DESCRIPTION OF THE TASK => Could you render every line of the records below as a JSON list of strings, one string per line, with blank lines left out?

DATASET ENTRIES =>
>>>>>

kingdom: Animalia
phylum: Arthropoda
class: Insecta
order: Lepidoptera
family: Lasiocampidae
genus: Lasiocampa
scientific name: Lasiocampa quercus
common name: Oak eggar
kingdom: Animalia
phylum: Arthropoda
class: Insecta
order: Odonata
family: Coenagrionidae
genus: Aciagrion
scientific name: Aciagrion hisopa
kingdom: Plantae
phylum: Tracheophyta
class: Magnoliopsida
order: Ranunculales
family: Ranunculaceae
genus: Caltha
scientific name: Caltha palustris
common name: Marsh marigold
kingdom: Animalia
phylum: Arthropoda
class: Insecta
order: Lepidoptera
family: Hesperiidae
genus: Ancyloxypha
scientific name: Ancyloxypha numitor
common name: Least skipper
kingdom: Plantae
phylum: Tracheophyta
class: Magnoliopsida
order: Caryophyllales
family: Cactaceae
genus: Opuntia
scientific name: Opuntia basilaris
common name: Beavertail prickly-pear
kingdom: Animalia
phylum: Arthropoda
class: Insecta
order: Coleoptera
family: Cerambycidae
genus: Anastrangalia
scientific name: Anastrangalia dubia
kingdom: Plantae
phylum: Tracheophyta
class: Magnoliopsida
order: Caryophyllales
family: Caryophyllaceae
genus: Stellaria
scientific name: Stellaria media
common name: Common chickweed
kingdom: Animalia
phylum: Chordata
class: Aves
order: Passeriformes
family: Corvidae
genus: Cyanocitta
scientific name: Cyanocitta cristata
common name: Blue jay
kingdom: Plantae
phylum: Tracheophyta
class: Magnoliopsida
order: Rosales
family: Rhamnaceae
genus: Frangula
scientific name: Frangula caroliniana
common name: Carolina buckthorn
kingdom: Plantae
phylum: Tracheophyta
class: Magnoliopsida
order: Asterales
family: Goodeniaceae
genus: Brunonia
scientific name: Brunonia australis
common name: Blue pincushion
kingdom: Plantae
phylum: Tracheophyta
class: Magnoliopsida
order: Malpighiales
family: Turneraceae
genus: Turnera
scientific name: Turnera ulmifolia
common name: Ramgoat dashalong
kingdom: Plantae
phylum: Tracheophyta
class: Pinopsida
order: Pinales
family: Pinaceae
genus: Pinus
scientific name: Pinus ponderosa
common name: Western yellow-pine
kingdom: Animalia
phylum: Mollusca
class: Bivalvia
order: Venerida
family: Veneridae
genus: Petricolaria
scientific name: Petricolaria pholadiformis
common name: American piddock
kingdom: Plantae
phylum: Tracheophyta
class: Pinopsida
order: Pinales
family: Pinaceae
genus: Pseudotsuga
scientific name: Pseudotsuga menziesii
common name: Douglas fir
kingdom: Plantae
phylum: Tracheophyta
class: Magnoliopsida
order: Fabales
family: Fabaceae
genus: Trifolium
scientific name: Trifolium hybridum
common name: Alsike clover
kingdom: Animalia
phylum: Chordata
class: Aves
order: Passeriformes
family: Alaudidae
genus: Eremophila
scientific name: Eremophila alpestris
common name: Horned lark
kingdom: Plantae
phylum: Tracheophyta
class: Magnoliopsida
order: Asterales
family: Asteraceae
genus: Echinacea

<<<<<

TASK SOLUTION =>
[
  "kingdom: Animalia",
  "phylum: Arthropoda",
  "class: Insecta",
  "order: Lepidoptera",
  "family: Lasiocampidae",
  "genus: Lasiocampa",
  "scientific name: Lasiocampa quercus",
  "common name: Oak eggar",
  "kingdom: Animalia",
  "phylum: Arthropoda",
  "class: Insecta",
  "order: Odonata",
  "family: Coenagrionidae",
  "genus: Aciagrion",
  "scientific name: Aciagrion hisopa",
  "kingdom: Plantae",
  "phylum: Tracheophyta",
  "class: Magnoliopsida",
  "order: Ranunculales",
  "family: Ranunculaceae",
  "genus: Caltha",
  "scientific name: Caltha palustris",
  "common name: Marsh marigold",
  "kingdom: Animalia",
  "phylum: Arthropoda",
  "class: Insecta",
  "order: Lepidoptera",
  "family: Hesperiidae",
  "genus: Ancyloxypha",
  "scientific name: Ancyloxypha numitor",
  "common name: Least skipper",
  "kingdom: Plantae",
  "phylum: Tracheophyta",
  "class: Magnoliopsida",
  "order: Caryophyllales",
  "family: Cactaceae",
  "genus: Opuntia",
  "scientific name: Opuntia basilaris",
  "common name: Beavertail prickly-pear",
  "kingdom: Animalia",
  "phylum: Arthropoda",
  "class: Insecta",
  "order: Coleoptera",
  "family: Cerambycidae",
  "genus: Anastrangalia",
  "scientific name: Anastrangalia dubia",
  "kingdom: Plantae",
  "phylum: Tracheophyta",
  "class: Magnoliopsida",
  "order: Caryophyllales",
  "family: Caryophyllaceae",
  "genus: Stellaria",
  "scientific name: Stellaria media",
  "common name: Common chickweed",
  "kingdom: Animalia",
  "phylum: Chordata",
  "class: Aves",
  "order: Passeriformes",
  "family: Corvidae",
  "genus: Cyanocitta",
  "scientific name: Cyanocitta cristata",
  "common name: Blue jay",
  "kingdom: Plantae",
  "phylum: Tracheophyta",
  "class: Magnoliopsida",
  "order: Rosales",
  "family: Rhamnaceae",
  "genus: Frangula",
  "scientific name: Frangula caroliniana",
  "common name: Carolina buckthorn",
  "kingdom: Plantae",
  "phylum: Tracheophyta",
  "class: Magnoliopsida",
  "order: Asterales",
  "family: Goodeniaceae",
  "genus: Brunonia",
  "scientific name: Brunonia australis",
  "common name: Blue pincushion",
  "kingdom: Plantae",
  "phylum: Tracheophyta",
  "class: Magnoliopsida",
  "order: Malpighiales",
  "family: Turneraceae",
  "genus: Turnera",
  "scientific name: Turnera ulmifolia",
  "common name: Ramgoat dashalong",
  "kingdom: Plantae",
  "phylum: Tracheophyta",
  "class: Pinopsida",
  "order: Pinales",
  "family: Pinaceae",
  "genus: Pinus",
  "scientific name: Pinus ponderosa",
  "common name: Western yellow-pine",
  "kingdom: Animalia",
  "phylum: Mollusca",
  "class: Bivalvia",
  "order: Venerida",
  "family: Veneridae",
  "genus: Petricolaria",
  "scientific name: Petricolaria pholadiformis",
  "common name: American piddock",
  "kingdom: Plantae",
  "phylum: Tracheophyta",
  "class: Pinopsida",
  "order: Pinales",
  "family: Pinaceae",
  "genus: Pseudotsuga",
  "scientific name: Pseudotsuga menziesii",
  "common name: Douglas fir",
  "kingdom: Plantae",
  "phylum: Tracheophyta",
  "class: Magnoliopsida",
  "order: Fabales",
  "family: Fabaceae",
  "genus: Trifolium",
  "scientific name: Trifolium hybridum",
  "common name: Alsike clover",
  "kingdom: Animalia",
  "phylum: Chordata",
  "class: Aves",
  "order: Passeriformes",
  "family: Alaudidae",
  "genus: Eremophila",
  "scientific name: Eremophila alpestris",
  "common name: Horned lark",
  "kingdom: Plantae",
  "phylum: Tracheophyta",
  "class: Magnoliopsida",
  "order: Asterales",
  "family: Asteraceae",
  "genus: Echinacea"
]